The ability to process vast amounts of data makes it possible for artificial intelligence to recognize subtle patterns that humans simply cannot see. However, the truth about AI is that large and diverse data sets needed for training AI are rare. In healthcare, most organizations lack the infrastructure required to cohort the data needed to optimally train algorithms. Furthermore, aggregated healthcare data exists as siloed information hubs, and requires broader infrastructure development to connect these islands. Without it, innovations made at a single institution (or particular siloed setting) won’t translate beyond their doors, or be applied outside of the narrow parameters on which it is trained to evolve in real-life, dynamic settings. 

Furthermore, there are legitimate concerns about data safety and privacy that prohibit the sharing or use of healthcare data for any purpose. These privacy concerns, while vitally important and necessary, limited the development of AI solutions at a large scale. And because Imagia’s believes so strongly about AI’s power to change healthcare, our privacy pledge oath means strict data governance and ensuring institutional data privacy. 

We employ cutting edge techniques, that will have a huge impact on the future of machine learning in healthcare. They are:

Federated Learning: Trains AI models on distributed datasets that you cannot directly access, thus ensuring patient and institutional privacy.

Differential Privacy: Makes formal, mathematical guarantees around privacy preservation when publishing our results (either directly or through AI models).

Encrypted Computation: Allows machine learning to be done on data while it remains encrypted.

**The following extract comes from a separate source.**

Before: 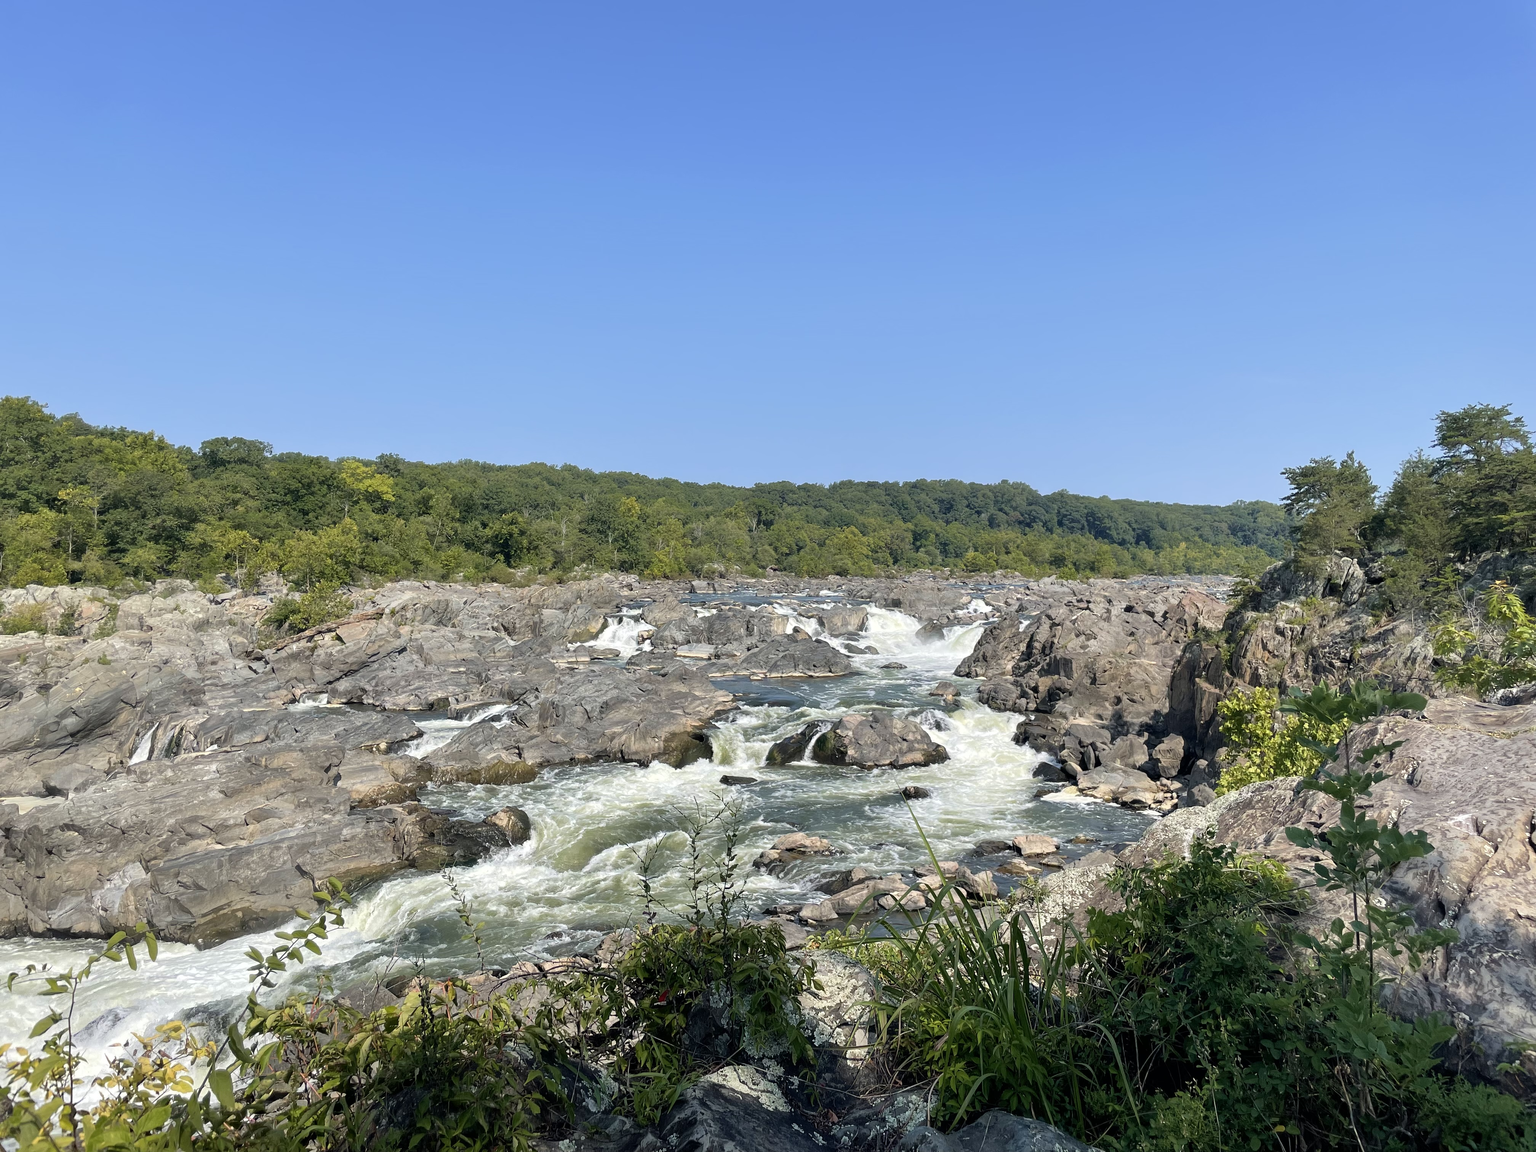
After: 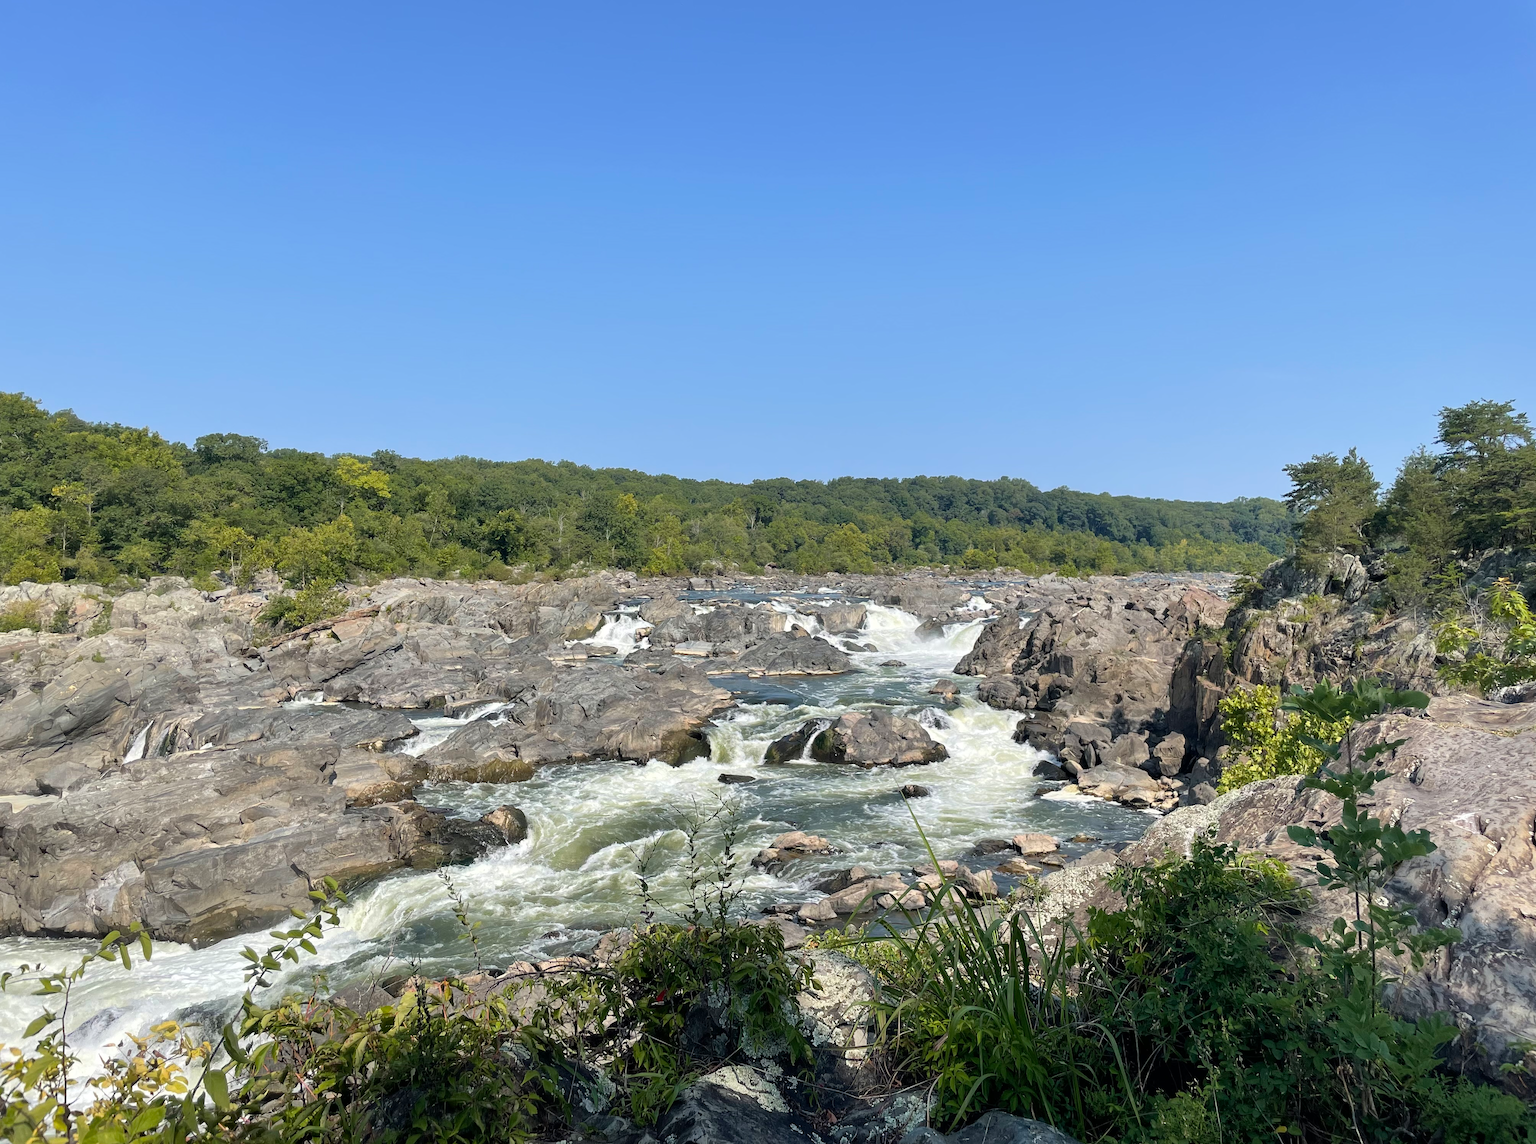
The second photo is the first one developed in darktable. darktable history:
crop: left 0.465%, top 0.621%, right 0.158%, bottom 0.664%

These privacy-preserving developments allow AI training on data from multiple institutions, hospitals, and clinics without sharing the patient data. It allows the access of data but circumvents transfer or centralization of data. Yet, this can be done while still developing AI models in a collaborative multi institutional setting.

 

These collaborative tools are what we harness at Imagia. We enable our partner institutions to securely train models while preserving patient privacy. We believe that increased cooperation between researchers, hospitals, and clinicians will help us make full use of the benefits of AI in lung cancer and beyond.